Less Dependencies

As I grow and learn and practice software engineering, I have come to appreciate the practice of avoiding dependencies whenever possible. There are smart people out there who aim as low as zero dependencies. Honestly, I tend to agree with that philosophy and goal. Anytime I can remove a dependency from my project, I’ve probably saved my future self a headache.

What is a dependency? For this discussion, a dependency would be any package, library, or framework that my software project is using. Some dependencies are going to be mostly unavoidable, like a compiler, and some dependencies can and have saved me time and effort. Even still, I always use caution when thinking about adding a dependency.

Why avoid dependencies? I’m not sure I can say it better than the links above but here are a few things I tend to think about:

• How fast does my dependency deal with CVEs? What about the things my dependency depends on?
• What is the footprint (install size and runtime cost) of the dependency? Do I actually need all that functionality or just some of it?
• Will updates to one dependency conflict with others? For example, if I have a React project that is using several libraries written for React 16.0 then how much of my site will break when I update to React 19.0?
• How long has the dependency been around and how likely will it continue to be supported? Just thinking about this upfront helps me recognize the cost or risk of using that dependency.

Litmus Test

My personal litmus test for dependencies is: could I implement this myself? I tend to choose a dependency that I could implement because I can understand it. I’m weary of using things I don’t fully understand. That question also helps me think about how hard it would be to replace that dependency, if needed, and also to make sure the dependency or it’s API does not provide a whole bunch of extra things I don’t need.

Anyway, that question may sound like a funny test of a dependency so let me explain a little more with a story.

About 8 years ago I was working on an internationalization project for a React-Native application. My team was building a tool to help other teams localize their content in our app. I don’t remember all the options we looked at but I do remember two specific options: messageformat-js and i18next. On the surface, i18next looked very complete and polished while messageformat did not. The company I was working for had lots of specialized requirements so I wrote some code to try them out. I had a hard time customizing i18next to meet our needs because the API was designed to fit a certain use case and it was hard to adapt to ours. On the other hand, since messageformat was at that time, not much more than an ICU message format parser, it was much easier to work with. In fact, building our customizations was pretty straightforward because the library itself was straightforward. We ended up using messageformat and it served well for the few years I followed the project. Years later, I would expect someone would have replaced that library but I would bet the upgrade was straightforward because the library was too.

Okay, the above story may not be a good illustration but that question (could I implement this library?) was part of my thought process. As I looked at the API and functionality that i18next offered, it became hard for me to imagine how I could build that myself. I prefer dependencies I understand because if I don’t understand it, I may have a hard time replacing it. On the other hand, I quickly understood the messageformat-js API and how I could build it which meant that, if I needed to replace it, I could.

Learning from Dependencies

One reason I like to use a dependency is to learn from it. In Tim Bray’s post, he talks about not writing your own crypto library. Very true, by using a standard dependency, you are benefiting from the expertise and experience of many smart people and benefit from years of performance and security fixes. I could see a math library (like Matrix or Vector math) being much more performant than implementing your own. Using these dependencies will teach you about API design and how the underlying technology works. A dependency lets you focus on your specific problem rather than having to understand a whole other complex topic (like cryptography). These types of dependencies fail my litmus test but that is okay. That test is just one way to think about it.

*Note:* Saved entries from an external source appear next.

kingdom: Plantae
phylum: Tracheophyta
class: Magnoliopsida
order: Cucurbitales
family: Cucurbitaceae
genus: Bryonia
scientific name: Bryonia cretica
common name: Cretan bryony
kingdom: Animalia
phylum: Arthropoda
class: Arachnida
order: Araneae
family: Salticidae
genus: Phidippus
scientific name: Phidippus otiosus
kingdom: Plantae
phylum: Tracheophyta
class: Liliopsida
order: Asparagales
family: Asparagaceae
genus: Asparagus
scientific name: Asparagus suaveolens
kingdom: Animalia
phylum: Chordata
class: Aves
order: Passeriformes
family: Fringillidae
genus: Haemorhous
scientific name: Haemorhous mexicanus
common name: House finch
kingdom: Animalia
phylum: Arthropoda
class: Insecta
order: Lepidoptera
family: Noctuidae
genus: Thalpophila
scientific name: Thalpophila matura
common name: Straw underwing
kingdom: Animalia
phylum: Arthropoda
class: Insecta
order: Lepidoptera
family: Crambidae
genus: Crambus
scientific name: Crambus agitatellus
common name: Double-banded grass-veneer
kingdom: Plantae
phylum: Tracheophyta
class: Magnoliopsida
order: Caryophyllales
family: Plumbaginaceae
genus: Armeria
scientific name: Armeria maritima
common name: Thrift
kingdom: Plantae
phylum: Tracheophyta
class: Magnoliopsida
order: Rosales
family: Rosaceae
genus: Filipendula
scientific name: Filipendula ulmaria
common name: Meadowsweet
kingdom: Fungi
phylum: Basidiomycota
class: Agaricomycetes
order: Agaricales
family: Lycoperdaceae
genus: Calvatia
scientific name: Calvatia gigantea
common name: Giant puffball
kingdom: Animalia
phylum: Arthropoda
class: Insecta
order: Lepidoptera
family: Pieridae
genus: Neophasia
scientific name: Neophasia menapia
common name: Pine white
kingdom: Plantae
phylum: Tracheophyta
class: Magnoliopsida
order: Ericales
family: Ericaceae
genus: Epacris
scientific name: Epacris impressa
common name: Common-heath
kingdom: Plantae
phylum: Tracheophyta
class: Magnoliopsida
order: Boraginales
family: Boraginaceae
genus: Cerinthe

Another reason to use a dependency is to accelerate your project short term. With Dunshire DOOM, I took a dependency on kaitai which is a library for reading binary files. I wasn’t interested in reading binary data in JS and they already had a DOOM WAD file example on their site. Using katai let me focus on more interesting things like rendering the maps or writing monster AI. As I continued to work on the project though, and started reading more exotic community maps, I started writing JS code to read the binary files and found it pretty straightforward. I realized it wouldn’t be hard to remove the katai dependency so I did. Removing katai reduced the JS bundle from 1.6MB to 1.3MB and removed 800 lines of code. That’s right, removing the dependency resulted in shorter code. This is because a library has to handle many use cases where a bespoke implementation can be more focused. If I hadn’t started with katai (or something else), I may have been bogged down in the WAD file format and lost interest in the project.

Final Word

Like most things in life, there are very few rules that are right all the time. Generally, you will have some wiggle room. Not all dependencies are bad all the time. There is always the “choose the right tool for the job” argument. The “engineering” part of software engineering comes down to building and delivering software within a set of constraints. Sometimes you are constrained by time, sometimes cost, or sometimes by the deployment runtime - are you targeting a device with limited RAM or bandwidth? Each of these constraints should impact what dependencies you choose and, in fact, whether you choose to use those dependencies at all.

In general, avoid dependencies. On the other hand, sometimes they are helpful to get you where you need to go but be mindful of the risks and plan to maintain or remove them.